REQUIRED WORK
Provide the number of lines below that include "String", without any other words.

[[ RAW DATA, beginning ]]

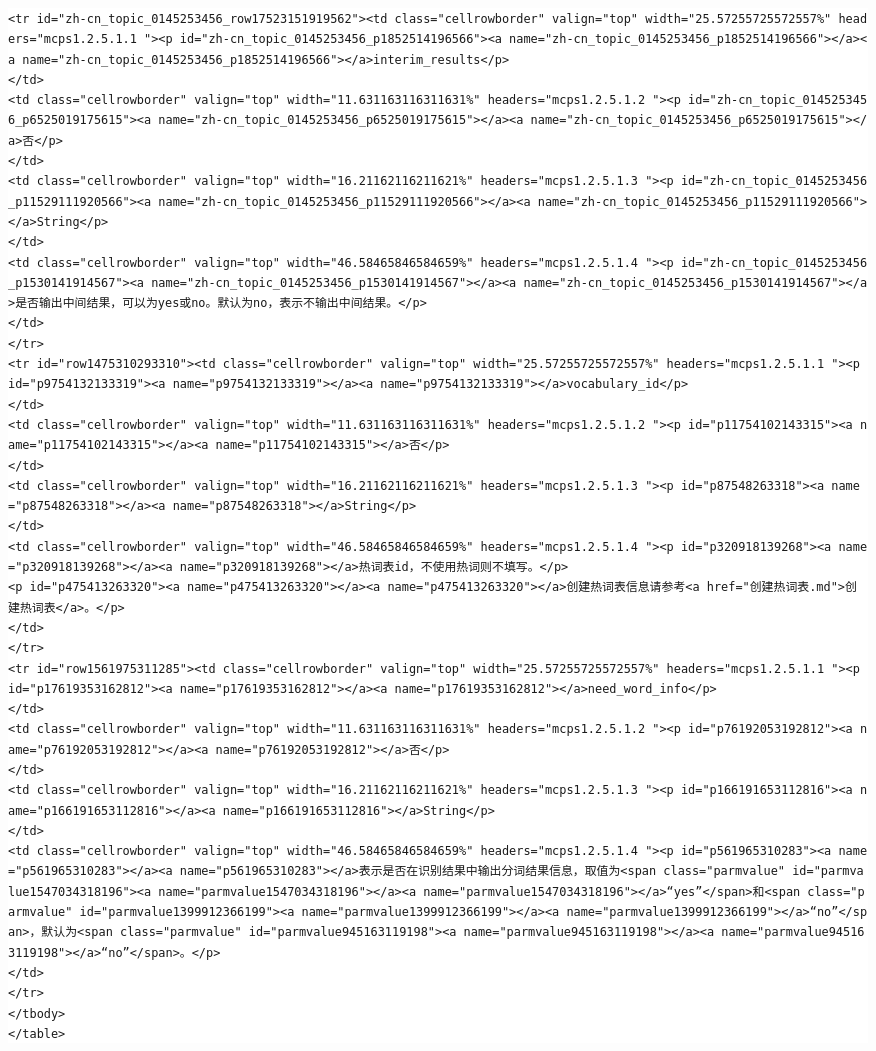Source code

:     <tr id="zh-cn_topic_0145253456_row17523151919562"><td class="cellrowborder" valign="top" width="25.57255725572557%" headers="mcps1.2.5.1.1 "><p id="zh-cn_topic_0145253456_p1852514196566"><a name="zh-cn_topic_0145253456_p1852514196566"></a><a name="zh-cn_topic_0145253456_p1852514196566"></a>interim_results</p>
    </td>
    <td class="cellrowborder" valign="top" width="11.631163116311631%" headers="mcps1.2.5.1.2 "><p id="zh-cn_topic_0145253456_p6525019175615"><a name="zh-cn_topic_0145253456_p6525019175615"></a><a name="zh-cn_topic_0145253456_p6525019175615"></a>否</p>
    </td>
    <td class="cellrowborder" valign="top" width="16.21162116211621%" headers="mcps1.2.5.1.3 "><p id="zh-cn_topic_0145253456_p11529111920566"><a name="zh-cn_topic_0145253456_p11529111920566"></a><a name="zh-cn_topic_0145253456_p11529111920566"></a>String</p>
    </td>
    <td class="cellrowborder" valign="top" width="46.58465846584659%" headers="mcps1.2.5.1.4 "><p id="zh-cn_topic_0145253456_p1530141914567"><a name="zh-cn_topic_0145253456_p1530141914567"></a><a name="zh-cn_topic_0145253456_p1530141914567"></a>是否输出中间结果，可以为yes或no。默认为no，表示不输出中间结果。</p>
    </td>
    </tr>
    <tr id="row1475310293310"><td class="cellrowborder" valign="top" width="25.57255725572557%" headers="mcps1.2.5.1.1 "><p id="p9754132133319"><a name="p9754132133319"></a><a name="p9754132133319"></a>vocabulary_id</p>
    </td>
    <td class="cellrowborder" valign="top" width="11.631163116311631%" headers="mcps1.2.5.1.2 "><p id="p11754102143315"><a name="p11754102143315"></a><a name="p11754102143315"></a>否</p>
    </td>
    <td class="cellrowborder" valign="top" width="16.21162116211621%" headers="mcps1.2.5.1.3 "><p id="p87548263318"><a name="p87548263318"></a><a name="p87548263318"></a>String</p>
    </td>
    <td class="cellrowborder" valign="top" width="46.58465846584659%" headers="mcps1.2.5.1.4 "><p id="p320918139268"><a name="p320918139268"></a><a name="p320918139268"></a>热词表id，不使用热词则不填写。</p>
    <p id="p475413263320"><a name="p475413263320"></a><a name="p475413263320"></a>创建热词表信息请参考<a href="创建热词表.md">创建热词表</a>。</p>
    </td>
    </tr>
    <tr id="row1561975311285"><td class="cellrowborder" valign="top" width="25.57255725572557%" headers="mcps1.2.5.1.1 "><p id="p17619353162812"><a name="p17619353162812"></a><a name="p17619353162812"></a>need_word_info</p>
    </td>
    <td class="cellrowborder" valign="top" width="11.631163116311631%" headers="mcps1.2.5.1.2 "><p id="p76192053192812"><a name="p76192053192812"></a><a name="p76192053192812"></a>否</p>
    </td>
    <td class="cellrowborder" valign="top" width="16.21162116211621%" headers="mcps1.2.5.1.3 "><p id="p166191653112816"><a name="p166191653112816"></a><a name="p166191653112816"></a>String</p>
    </td>
    <td class="cellrowborder" valign="top" width="46.58465846584659%" headers="mcps1.2.5.1.4 "><p id="p561965310283"><a name="p561965310283"></a><a name="p561965310283"></a>表示是否在识别结果中输出分词结果信息，取值为<span class="parmvalue" id="parmvalue1547034318196"><a name="parmvalue1547034318196"></a><a name="parmvalue1547034318196"></a>“yes”</span>和<span class="parmvalue" id="parmvalue1399912366199"><a name="parmvalue1399912366199"></a><a name="parmvalue1399912366199"></a>“no”</span>，默认为<span class="parmvalue" id="parmvalue945163119198"><a name="parmvalue945163119198"></a><a name="parmvalue945163119198"></a>“no”</span>。</p>
    </td>
    </tr>
    </tbody>
    </table>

[[ RAW DATA, end ]]

REPLY
3